In order to provide sustainable justice for the future, ecological citizens must act as environmental stewards of the Earth. “The diverse area of research into individual environmental concerns has demonstrated that people who are concerned about the future of the planet are more likely to engage in proenvironmental behaviors,” (Andersson 298). It is essential families become environmental stewards because they directly interact with nature through daily activities (Gill). An option for families to become environmental stewards would be restoration activities, “because they allow people to experience a form of reciprocity with a place: humans do something to help nature, and nature responds with restored beauty,” (Aftandilian).

In a similar fashion, corporations must also take the roles of being environmental stewards of the world. One corporation which exemplifies environmental stewardship actively is a pump-making company, Grundfos. Grundfos is a profitable company which fathers a community that teaches environmental stewardship to its members. Grundfos mission statement is, “managing corporate sustainability and responsibility at Grundfos is the act of making people across the world meets desired goals and objectives,” (Grundfos). The company’s promises are to create shared values of keeping sustainability first. Grundfos maintains sustainable resources, as well as proper justice for its workers (Grundfos). Grundfos is a lighthouse of how environmental stewardship is profitable and promotes the well being of its employees and the Earth.

One critique of environmentalism and citizenship is the energy and resources spent on creating a sustainable world could be used elsewhere to solve more immediate problems (Dobson 90). Undoubtedly, the economic collapse, peak oil, global water crisis, specie extinction, and rapid climate change are a few of the world’s most prevalent complications (Arlington Institute). Yet, all of these problems involve human relationships with the Earth and its diverse body of resources. It is the unsustainable use of resources such as water, oil and land that creates an imbalance in the world. If the people of the world held an ecological citizenship concerned with sustainable justice and environmental stewardship, the world would realize “what we are not now doing is sustaining a lot of the things which we need to sustain and see as desirable–peace, justice, prosperity, ecological integrity, species richness and diversity, non-polluted environments…,” (Dower 403). Humans have to stop what they are doing for the sake of peace and justice, as well as the environment.

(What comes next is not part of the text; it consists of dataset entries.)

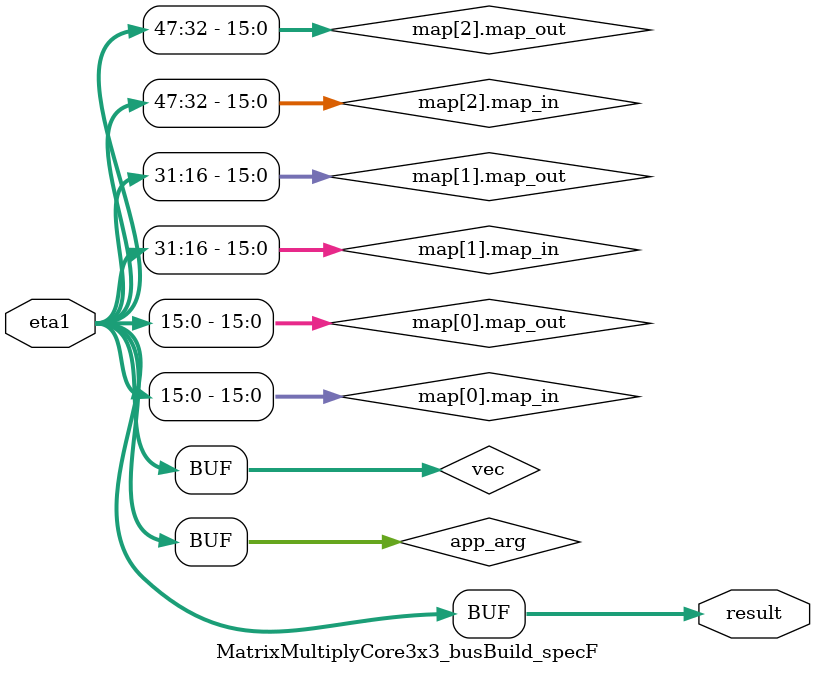
<source format=v>
module MatrixMultiplyCore3x3_busBuild_specF(eta1
                                           ,result);
  input [47:0] eta1;
  output [47:0] result;
  wire [47:0] app_arg;
  // map begin
  wire [47:0] vec;
  assign vec = eta1;
  
  genvar i;
  generate
  for (i=0; i < 3; i = i + 1) begin : map
    wire signed [15:0] map_in;
    wire [15:0] map_out;
  
    assign map_in = vec[i*16+:16];
    assign map_out = map_in;
    assign app_arg[i*16+:16] = map_out;
  end
  endgenerate
  // map end
  
  assign result = app_arg;
endmodule

</source>
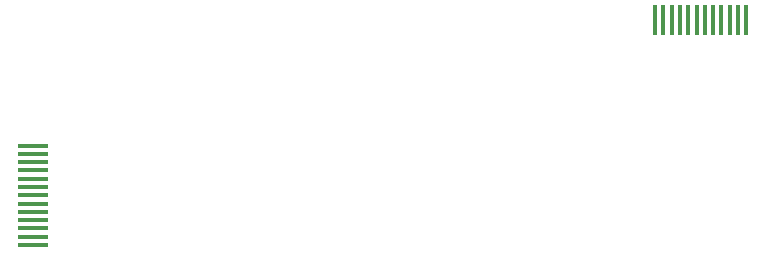
<source format=gbr>
G04 #@! TF.GenerationSoftware,KiCad,Pcbnew,5.1.2+dfsg1-1*
G04 #@! TF.CreationDate,2019-07-24T11:20:43+08:00*
G04 #@! TF.ProjectId,Power_Source,506f7765-725f-4536-9f75-7263652e6b69,rev?*
G04 #@! TF.SameCoordinates,Original*
G04 #@! TF.FileFunction,Paste,Bot*
G04 #@! TF.FilePolarity,Positive*
%FSLAX46Y46*%
G04 Gerber Fmt 4.6, Leading zero omitted, Abs format (unit mm)*
G04 Created by KiCad (PCBNEW 5.1.2+dfsg1-1) date 2019-07-24 11:20:43*
%MOMM*%
%LPD*%
G04 APERTURE LIST*
%ADD10R,0.350000X2.500000*%
%ADD11R,2.500000X0.350000*%
G04 APERTURE END LIST*
D10*
X178307400Y-100857400D03*
X179007400Y-100857400D03*
X179707400Y-100857400D03*
X180407400Y-100857400D03*
X181107400Y-100857400D03*
X181807400Y-100857400D03*
X182507400Y-100857400D03*
X183207400Y-100857400D03*
X183907400Y-100857400D03*
X184607400Y-100857400D03*
X185307400Y-100857400D03*
X186007400Y-100857400D03*
D11*
X125631000Y-111468600D03*
X125631000Y-112168600D03*
X125631000Y-112868600D03*
X125631000Y-113568600D03*
X125631000Y-114268600D03*
X125631000Y-114968600D03*
X125631000Y-115668600D03*
X125631000Y-116368600D03*
X125631000Y-117068600D03*
X125631000Y-117768600D03*
X125631000Y-118468600D03*
X125631000Y-119168600D03*
X125631000Y-119868600D03*
M02*

</source>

To begin the transition into the New Ecological Paradigm, communities will act as the doorways for ecological citizens to grow and withhold strong beliefs rooted in sustainable justice and environmental stewardship. Individuals will affect families’ behavior in becoming more sustainable on a daily basis, while corporations will promote ecological citizenship because of the positive effects on the environment and its employees. Ensuring a sustainable future is essential to the well being of not only humans, but also to the Earth and all of its creatures.
 
Works Cited

Dobson, Andrew. Citizenship and the Environment. Oxford: Oxford UP, 2003. Ebrary. Web. 17 Oct. 2011.

Gill, Seyfang. “Shopping for Sustainability: Can Sustainable Consumption Promote Ecological Citizenship.” GreenFILE. EBSCO, Apr. 2005. Web. 18 Oct. 2011.

Kasemir, Bernd, Jill Jager, Carlo C. Jaeger, and Matthew T. Gardner, eds. Public Participation in Sustainability Science. Cambridge: Cambridge UP, 2003. Ebrary. Web. 17 Oct. 2011.

Smith, Mark J., and Piya Pangsapa. Environment and Citizenship: Integrating Justice, Responsibility and Civic Engagement. London: Zed, 2008.Ebrary. Web. 17 Oct. 2011.

Vitek, William, and Wes Jackson, eds. The Virtues of Ignorance: Complexity, Sustainability, and the Limits of Knowledge. Lexington, KY: University of Kentucky, 2008. Print.

Wilk, Richard. “Consumption Embedded in Culture and Language: Implications for Finding Sustainability.” Sustainability: Science, Practice & Policy. Vol. 6. Bloomington: Department of Anthropology, Indiana University, 2010. 38-48. GreenFILE. Web. 18 Oct. 2011.